Making use of historical wood mouse trapping data, I further designed statistical
approaches to determine how much the natural variation in environmental context
affects host-parasite relationships
Using experimental diet supplementation in both a wild and a captive population of
A.sylvaticus, I found that supplemented nutrition quality increased both natural
resistance to H. polygyrus and the efficacy of anthelminthic treatment via increased
host condition and both general and H. polygyrus-specific immune investment. These
results have important consequences for the control of disease and transmission of
helminth infections in natural populations.
I screened wood mouse populations in the wild following diet supplementation for an
additional >10 parasite species including several other gastrointestinal helminths,
gastrointestinal protozoans, ectoparasites, and blood-borne protozoans, bacteria, and
viruses. I show that although supplemented nutrition decreased infection with
helminths and ectoparasites via increased investment in immunity and condition, it
unexpectedly increased infection risk and burden of some blood-borne and intestinal
microparasites. This gives important insight into how nutrition may shape parasite
communities and host fitness in wild populations where co-infection is the norm.
I carried out a long-term field experiment with ongoing nutrition supplementation to
investigate the effects of nutrition supplementation for host infection, reproduction,
and survival over multiple seasons.

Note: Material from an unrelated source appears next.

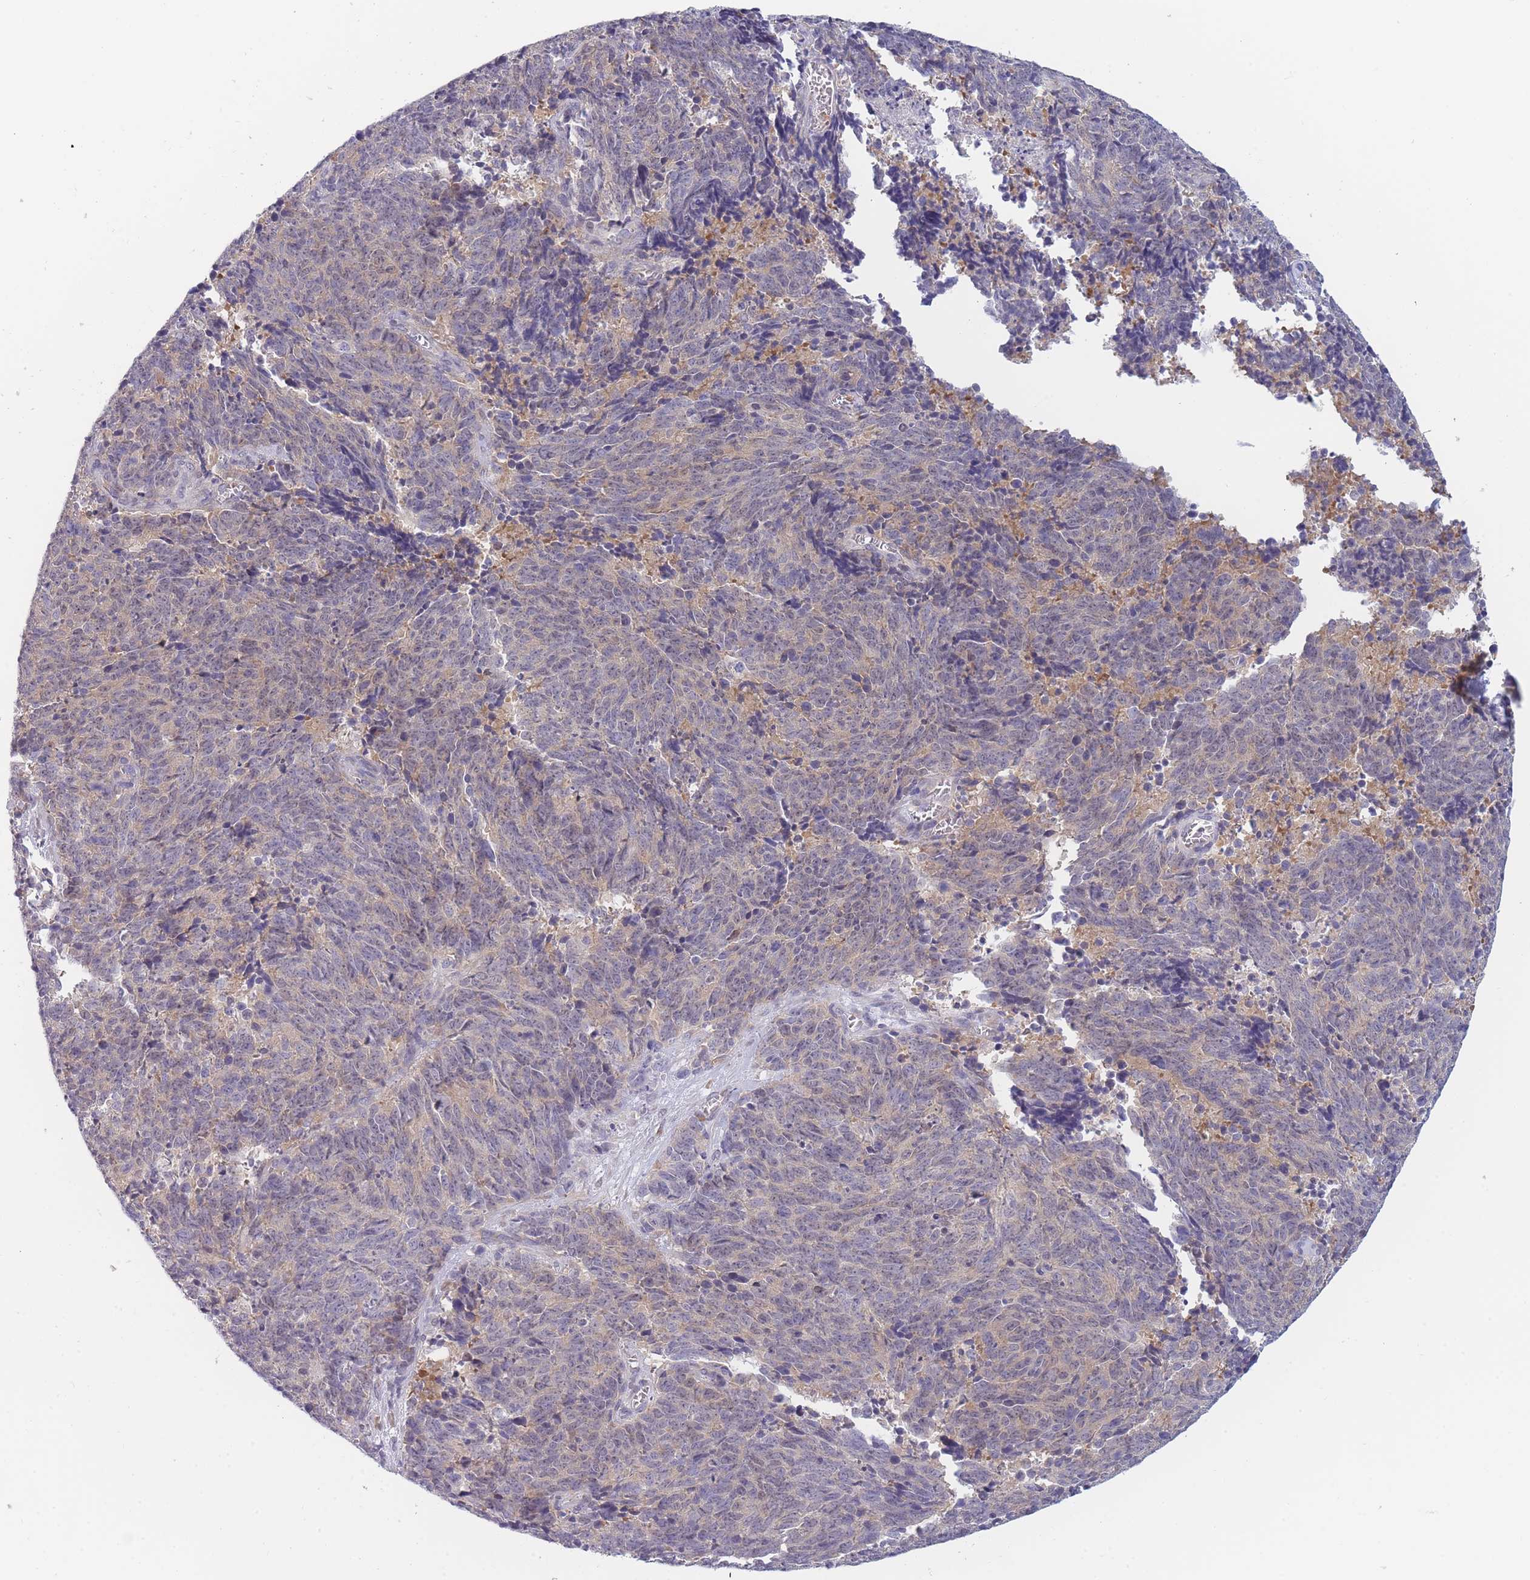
{"staining": {"intensity": "negative", "quantity": "none", "location": "none"}, "tissue": "cervical cancer", "cell_type": "Tumor cells", "image_type": "cancer", "snomed": [{"axis": "morphology", "description": "Squamous cell carcinoma, NOS"}, {"axis": "topography", "description": "Cervix"}], "caption": "Immunohistochemistry (IHC) micrograph of human cervical squamous cell carcinoma stained for a protein (brown), which demonstrates no staining in tumor cells.", "gene": "NDUFAF6", "patient": {"sex": "female", "age": 29}}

I found that beyond short-term effects on parasite
infection dynamics, supplemented nutrition drastically alters population dynamics
for wood mouse populations, and the effects of nutrition on immunity within the
population were both season- and cohort- dependent.
Finally, through statistical analysis of six years of trapping data across multiple sites
and seasons, I first show that there were significant drivers of helminth infection
intensity at both the environment and host level. However, by accounting for
spatiotemporal variation, I show further that these drivers varied significantly in
magnitude and direction according to environmental context (i.e. across-years), and
that sampling regime is key for the estimation of biological variation in H. polygyrus
dynamics in a natural population.
These results represent important experimental and statistical insights into the role of
resource availability and environmental context for host-parasite dynamics in the
wild. I discuss these findings and their implications for the study of nutrition quality
and infection dynamics in disease ecology. I also present several avenues of ongoing
and future work to complement insights provided by these experiments.